Visualization of binding processes of cell-cell adhesion molecules in solution

Cell, tissue, and organ structure is maintained by cell-cell adhesion molecules that connect opposing cells. Cadherins are a class of essential cell-cell adhesion molecules for tissue formation and integrity, and defects in cadherin function cause various diseases (e.g., cancer invasion). Cadherin protrudes from the cell surface and binds another cadherin on an opposing cell to mediate cell-cell adhesion. The cadherin binding process mainly comprises two dimerization steps: X-dimer formation and strand-swap (SS-) dimer formation of the extracellular domains (ectodomains) of cadherin. However, interactions other than those involving the formation of the X- and SS-dimers have also been proposed, and the precise binding mechanism of cadherin remains controversial.

Shigetaka Nishiguchi of ExCELLS, Takayuki Uchihashi of ExCELLS and Nagoya University, and Tadaomi Furuta of Tokyo Tech applied high-speed atomic force microscopy (HS-AFM) to explore the binding mechanism of cadherins. HS-AFM can enable the visualization of single-molecule structures and dynamics in solution at the nanometer scale with sub-second time resolution by directly touching and scanning the surface of proteins through a sharp-tipped probe. HS-AFM revealed that cadherins existed as multiple dimeric structures, which based on their morphology may be classified as W-, cross-, and S-shaped dimers. Furthermore, the scientists conducted mutational and structural modeling analyses and found that W- and cross-shaped dimers corresponded to known SS-dimers and X-like dimers and that the S-shaped dimer is a novel conformation. The binding processes of cadherins directly visualized by HS-AFM also revealed that the dimerization process is completed within 1 second through conversion into the aforementioned three types of dimeric structures. Based on these HS-AFM observations, the scientists hypothesized that the binding mechanism progress through the sliding motion of the S-shaped dimer followed by the flipping motion of the X-dimer to form the SS-dimer, which is thought to be the final stable cadherin dimer (Fig).

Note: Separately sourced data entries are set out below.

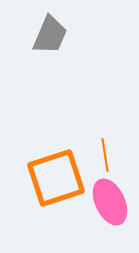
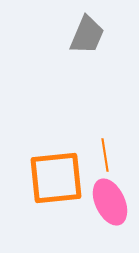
gray trapezoid: moved 37 px right
orange square: rotated 12 degrees clockwise
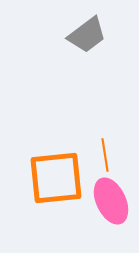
gray trapezoid: rotated 30 degrees clockwise
pink ellipse: moved 1 px right, 1 px up
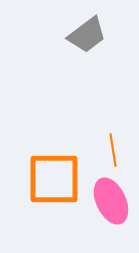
orange line: moved 8 px right, 5 px up
orange square: moved 2 px left, 1 px down; rotated 6 degrees clockwise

To date, the binding mechanism of cadherins has been mainly investigated using structural analyses and cell and solution measurements, which can only analyze the binding states reflected by the large number of cadherins. The newly applied HS-AFM technique revealed the binding processes of individual cadherins at single-molecule resolution, which has not been achieved before. HS-AFM observation will pave the way for a deeper understanding of the binding mechanism of cadherins, which is important for tissue- and organ-level organization and cell-cell adhesion-related diseases.